El todavía senador por Illinois, que asumirá la Presidencia tras la ceremonia de investidura del 20 de enero, ha prometido también completar la retirada de las fuerzas de combate en Iraq en los próximos 16 meses.

El Post señaló que, además de hacer hincapié en la importancia de continuar con las operaciones estadounidenses contra los guerrilleros talibanes asentados en Pakistán que atacan a las fuerzas de EEUU en Afganistán, la próxima Administración también recordará al público cómo empezó el combate contra los radicales islámicos.

Esa lucha arrancó el 11 de septiembre de 2001, cuando se cometieron los ataques terroristas contra Washington y Nueva York y antes del inicio de las guerras en Iraq y Afganistán.

La próxima Casa Blanca destacará, en ese sentido, que Al Qaeda sigue siendo la prioridad nacional número uno en temas de seguridad. "Éste es nuestro enemigo y debería de ser nuestro principal objetivo", dijo un asesor de Obama sobre Ben Laden.

En lo que respecta a Irán, país limítrofe con Afganistán, el Post citó a un alto funcionario militar, quien afirmaba que "sería útil tener un interlocutor de cara al futuro" para explorar objetivos comunes. Los iraníes "no quieren a extremistas suníes a cargo de Afganistán más de lo que los queremos nosotros", afirmó la citada fuente castrense.

Obama se mostró abierto durante la campaña a explorar la posibilidad de abrir un diálogo con países como Irán y Siria, con los que la actual Administración se ha negado a conversar.

Por otro lado, el equipo de Obama salió el lunes al paso de las informaciones de los medios de comunicación que anunciaban una decisión al parecer ya tomada respecto al futuro de la prisión de Guantánamo y los reos que allí se encuentran, ya que aunque el cierre llegará, aún no se sabe cómo ni cuándo.

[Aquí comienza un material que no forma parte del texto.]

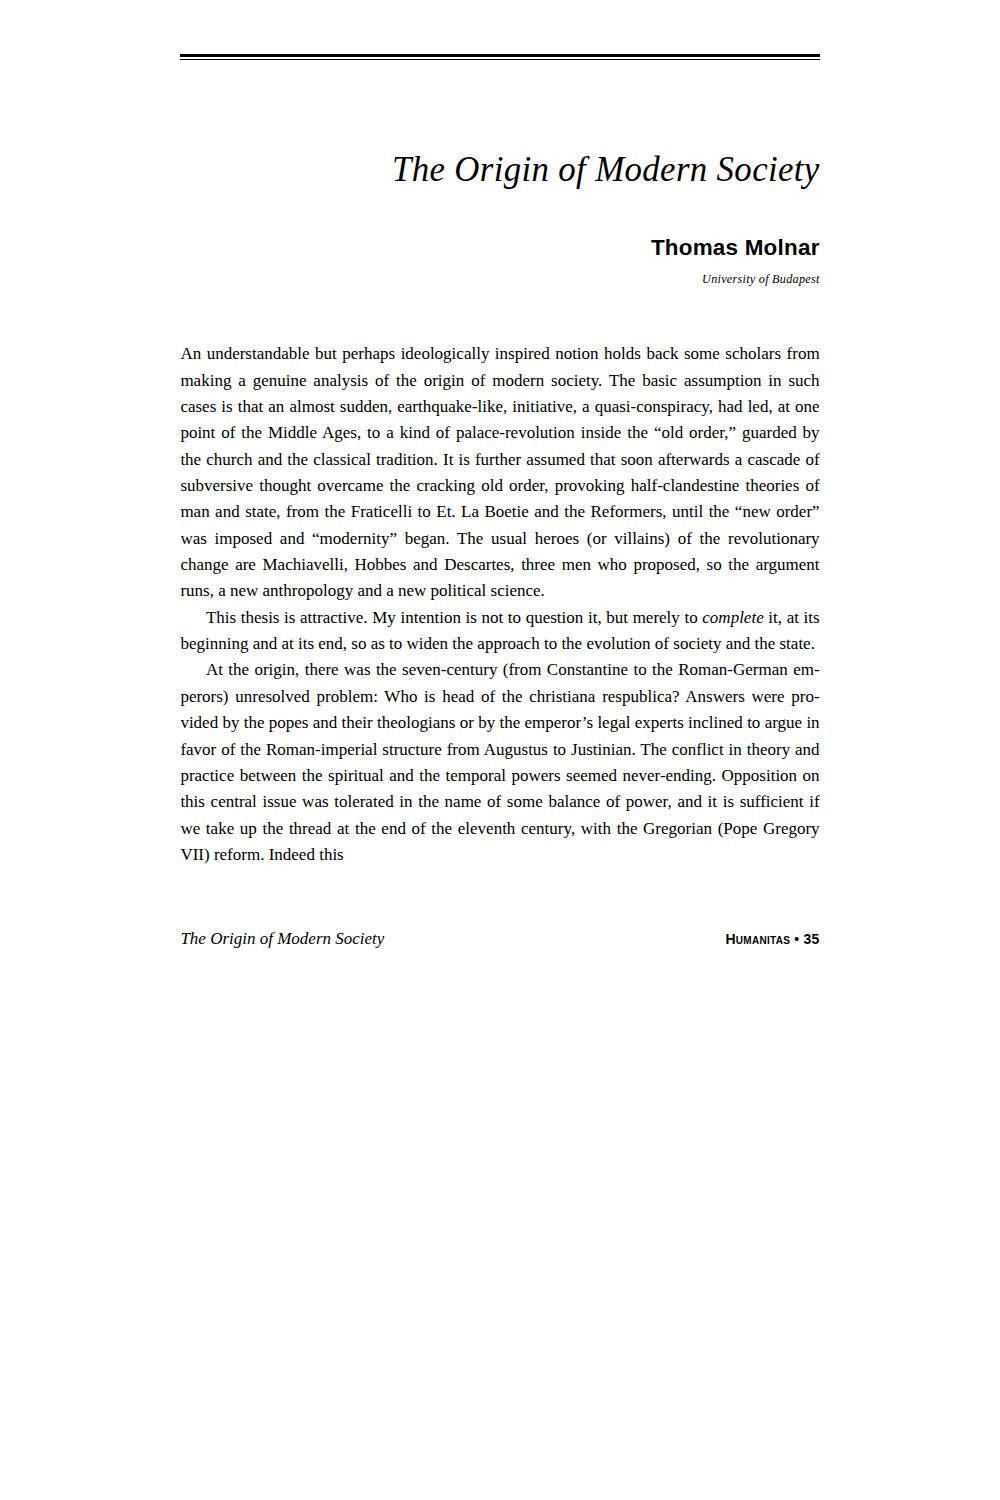The Origin of Modern Society
Thomas Molnar
University of Budapest
An understandable but perhaps ideologically inspired notion holds back some scholars from making a genuine analysis of the origin of modern society. The basic assumption in such cases is that an almost sudden, earthquake-like, initiative, a quasi-conspiracy, had led, at one point of the Middle Ages, to a kind of palace-revolution inside the “old order,” guarded by the church and the classical tradition. It is further assumed that soon afterwards a cascade of subversive thought overcame the cracking old order, provoking half-clandestine theories of man and state, from the Fraticelli to Et. La Boetie and the Reformers, until the “new order” was imposed and “modernity” began. The usual heroes (or villains) of the revolutionary change are Machiavelli, Hobbes and Descartes, three men who proposed, so the argument runs, a new anthropology and a new political science.
This thesis is attractive. My intention is not to question it, but merely to complete it, at its beginning and at its end, so as to widen the approach to the evolution of society and the state.
At the origin, there was the seven-century (from Constantine to the Roman-German emperors) unresolved problem: Who is head of the christiana respublica? Answers were provided by the popes and their theologians or by the emperor’s legal experts inclined to argue in favor of the Roman-imperial structure from Augustus to Justinian. The conflict in theory and practice between the spiritual and the temporal powers seemed never-ending. Opposition on this central issue was tolerated in the name of some balance of power, and it is sufficient if we take up the thread at the end of the eleventh century, with the Gregorian (Pope Gregory VII) reform. Indeed this
The Origin of Modern Society
Humanitas • 35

El máximo asesor de política exterior de Obama, Denis McDonough, recordó que Obama siempre ha mantenido la eliminación de Guantánamo como uno de sus compromisos, pero "no hay ninguna verdad en las informaciones que afirman que se ha tomado una decisión sobre cómo y dónde procesar a los detenidos. No hay un proceso en marcha para adoptar esa decisión hasta que los asuntos de seguridad nacional y legales estén unidos", apuntó en un comunicado.

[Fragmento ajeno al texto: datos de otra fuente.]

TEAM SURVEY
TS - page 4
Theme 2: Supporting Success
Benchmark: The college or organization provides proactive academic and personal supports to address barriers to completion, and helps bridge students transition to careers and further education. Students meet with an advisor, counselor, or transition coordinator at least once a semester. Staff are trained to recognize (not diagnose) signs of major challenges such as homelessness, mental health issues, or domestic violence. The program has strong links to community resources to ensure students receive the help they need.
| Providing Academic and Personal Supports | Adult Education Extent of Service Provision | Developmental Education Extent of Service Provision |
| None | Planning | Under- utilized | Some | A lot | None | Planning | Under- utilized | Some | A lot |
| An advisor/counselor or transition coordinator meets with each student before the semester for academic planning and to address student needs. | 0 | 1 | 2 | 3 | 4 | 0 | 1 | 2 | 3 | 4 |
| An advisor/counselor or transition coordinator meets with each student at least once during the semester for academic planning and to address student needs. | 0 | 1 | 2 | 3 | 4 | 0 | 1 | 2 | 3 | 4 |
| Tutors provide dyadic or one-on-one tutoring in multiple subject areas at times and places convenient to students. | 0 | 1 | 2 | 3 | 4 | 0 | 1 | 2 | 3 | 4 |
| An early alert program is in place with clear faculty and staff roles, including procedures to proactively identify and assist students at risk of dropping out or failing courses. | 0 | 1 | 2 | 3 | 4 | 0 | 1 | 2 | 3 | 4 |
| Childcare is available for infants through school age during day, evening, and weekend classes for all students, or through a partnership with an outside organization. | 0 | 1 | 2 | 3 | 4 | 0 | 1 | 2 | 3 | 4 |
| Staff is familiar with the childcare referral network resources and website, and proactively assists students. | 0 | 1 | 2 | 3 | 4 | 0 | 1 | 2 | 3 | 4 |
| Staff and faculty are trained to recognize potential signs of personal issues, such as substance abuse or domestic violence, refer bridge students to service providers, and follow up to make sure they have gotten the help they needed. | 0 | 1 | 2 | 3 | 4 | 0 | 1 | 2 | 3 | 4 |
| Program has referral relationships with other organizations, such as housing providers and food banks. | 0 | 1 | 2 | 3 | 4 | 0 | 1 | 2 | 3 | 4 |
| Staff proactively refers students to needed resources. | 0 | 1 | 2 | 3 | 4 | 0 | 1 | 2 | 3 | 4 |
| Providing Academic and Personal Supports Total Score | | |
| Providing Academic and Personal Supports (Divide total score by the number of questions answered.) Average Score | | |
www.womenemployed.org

McDonough respondió así a las peticiones de diversas asociaciones defensoras de derechos humanos y a los medios de comunicación. Algunos, como el británico The Times, explicaban que Obama llevaría a cabo sus primeras medidas en cuanto tomase posesión del cargo de presidente.

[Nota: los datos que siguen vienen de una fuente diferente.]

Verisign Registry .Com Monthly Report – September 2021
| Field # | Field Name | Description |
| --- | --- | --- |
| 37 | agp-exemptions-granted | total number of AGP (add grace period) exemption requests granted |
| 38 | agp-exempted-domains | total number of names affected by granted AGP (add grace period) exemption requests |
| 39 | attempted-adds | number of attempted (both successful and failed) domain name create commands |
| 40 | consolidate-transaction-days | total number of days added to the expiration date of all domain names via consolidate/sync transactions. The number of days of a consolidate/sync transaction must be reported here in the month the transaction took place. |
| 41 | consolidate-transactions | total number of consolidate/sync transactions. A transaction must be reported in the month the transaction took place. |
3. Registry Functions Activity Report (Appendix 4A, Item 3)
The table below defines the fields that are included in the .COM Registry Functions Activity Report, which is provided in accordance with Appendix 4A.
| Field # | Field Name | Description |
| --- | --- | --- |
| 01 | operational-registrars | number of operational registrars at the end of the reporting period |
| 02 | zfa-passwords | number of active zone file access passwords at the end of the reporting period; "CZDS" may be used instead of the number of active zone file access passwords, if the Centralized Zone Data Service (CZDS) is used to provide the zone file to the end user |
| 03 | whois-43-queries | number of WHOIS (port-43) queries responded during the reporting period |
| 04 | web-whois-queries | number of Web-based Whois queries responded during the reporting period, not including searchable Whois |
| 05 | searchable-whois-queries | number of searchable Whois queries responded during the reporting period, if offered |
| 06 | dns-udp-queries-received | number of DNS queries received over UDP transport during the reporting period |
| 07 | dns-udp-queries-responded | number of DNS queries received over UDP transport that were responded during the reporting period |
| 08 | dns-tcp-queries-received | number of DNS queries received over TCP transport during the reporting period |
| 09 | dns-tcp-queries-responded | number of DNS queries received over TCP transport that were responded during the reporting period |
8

En concreto, Obama planearía trasladar a decenas de sospechosos de terrorismo para que se enfrenten a un juicio en EEUU. El político demócrata confiaría en lograr con este movimiento un ejemplo claro de hasta qué punto está dispuesto a romper con las políticas de la anterior Administración y, por este motivo, podría crear un nuevo tribunal dedicado a terrorismo que podría procesar a unos 80 reos, entre ellos el supuesto cerebro del 11-S, Khalid Sheikh Mohamed.